What intrigues me most about these two (2) carpets is that they both serve to add large doses of colour to a space without being overt or domineering on their own accord. In abstract both carpets express their uniqueness, but amidst a well furnished and appointed room, the carpet is merely one piece of the whole, adding nondescript colour for the casual viewer. ‘Soho’ may embrace a modern artistic style, whereas ‘Caceria’ embraces a more naively rooted one – each reflective of their respective eras – but both exhibit a bit of panache and a disregard for the ordinary and expected.

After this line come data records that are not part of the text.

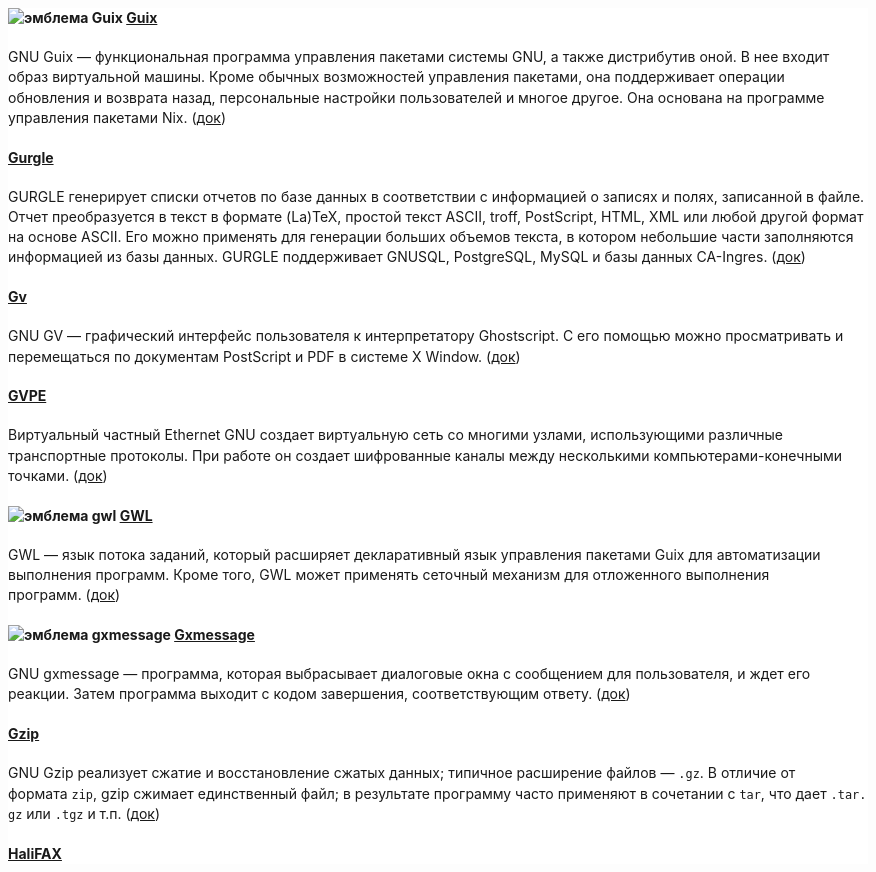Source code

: #### ![эмблема Guix](https://www.gnu.org/graphics/pkg-logos-250x100/guix.250x100.png) [Guix](https://www.gnu.org/software/guix/)

GNU Guix — функциональная программа управления пакетами системы GNU, а также дистрибутив оной. В нее входит образ виртуальной машины. Кроме обычных возможностей управления пакетами, она поддерживает операции обновления и возврата назад, персональные настройки пользователей и многое другое. Она основана на программе управления пакетами Nix. ([док](https://www.gnu.org/manual/manual.html#guix))

#### [Gurgle](https://www.gnu.org/software/gurgle/)

GURGLE генерирует списки отчетов по базе данных в соответствии с информацией о записях и полях, записанной в файле. Отчет преобразуется в текст в формате (La)TeX, простой текст ASCII, troff, PostScript, HTML, XML или любой другой формат на основе ASCII. Его можно применять для генерации больших объемов текста, в котором небольшие части заполняются информацией из базы данных. GURGLE поддерживает GNUSQL, PostgreSQL, MySQL и базы данных CA-Ingres. ([док](https://www.gnu.org/manual/manual.html#gurgle))

#### [Gv](https://www.gnu.org/software/gv/)

GNU GV — графический интерфейс пользователя к интерпретатору Ghostscript. С его помощью можно просматривать и перемещаться по документам PostScript и PDF в системе X Window. ([док](https://www.gnu.org/manual/manual.html#gv))

#### [GVPE](https://www.gnu.org/software/gvpe/)

Виртуальный частный Ethernet GNU создает виртуальную сеть со многими узлами, использующими различные транспортные протоколы. При работе он создает шифрованные каналы между несколькими компьютерами-конечными точками. ([док](https://www.gnu.org/manual/manual.html#gvpe))

#### ![эмблема gwl](https://www.gnu.org/graphics/pkg-logos-250x100/gwl.250x100.png) [GWL](https://www.gnu.org/software/gwl/)

GWL — язык потока заданий, который расширяет декларативный язык управления пакетами Guix для автоматизации выполнения программ. Кроме того, GWL может применять сеточный механизм для отложенного выполнения программ. ([док](https://www.gnu.org/manual/manual.html#gwl))

#### ![эмблема gxmessage](https://www.gnu.org/graphics/pkg-logos-250x100/gxmessage.250x100.png) [Gxmessage](https://www.gnu.org/software/gxmessage/)

GNU gxmessage — программа, которая выбрасывает диалоговые окна с сообщением для пользователя, и ждет его реакции. Затем программа выходит с кодом завершения, соответствующим ответу. ([док](https://www.gnu.org/manual/manual.html#gxmessage))

#### [Gzip](https://www.gnu.org/software/gzip/)

GNU Gzip реализует сжатие и восстановление сжатых данных; типичное расширение файлов — `.gz`. В отличие от формата `zip`, gzip сжимает единственный файл; в результате программу часто применяют в сочетании с `tar`, что дает `.tar.gz` или `.tgz` и т.п. ([док](https://www.gnu.org/manual/manual.html#gzip))

#### [HaliFAX](https://www.gnu.org/software/halifax/)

And that is the initial appeal. The ‘Oh! That is not something I’ve seen before (or in a while).’ moment when the cycle begins again. For whenever the underdog wins, or the extraordinary becomes ordinary, or the unexpected becomes expected, creative human minds begin to push into something supposedly ‘new’. ‘Soho’ was spectacular when it was first introduced, and it remains so today, yet the look is now far from unexpected. Countless others have copied the aesthetic and so it is that those who come and go from the forefront move onto something new. Maybe that factor alone is the appeal of ‘Caceria’. As a lover of colour I want that splash on the floor, but as The Ruggist, a critic, a fledgling collector, an obsessive rug fanatic and aficionado and above all else as a consumer in search of something ‘new’ I’ve turned away from what has now become de rigueur in search of the unique – even if the end result is oddly familiar; this is the nature of design and the nature of the cycles of design.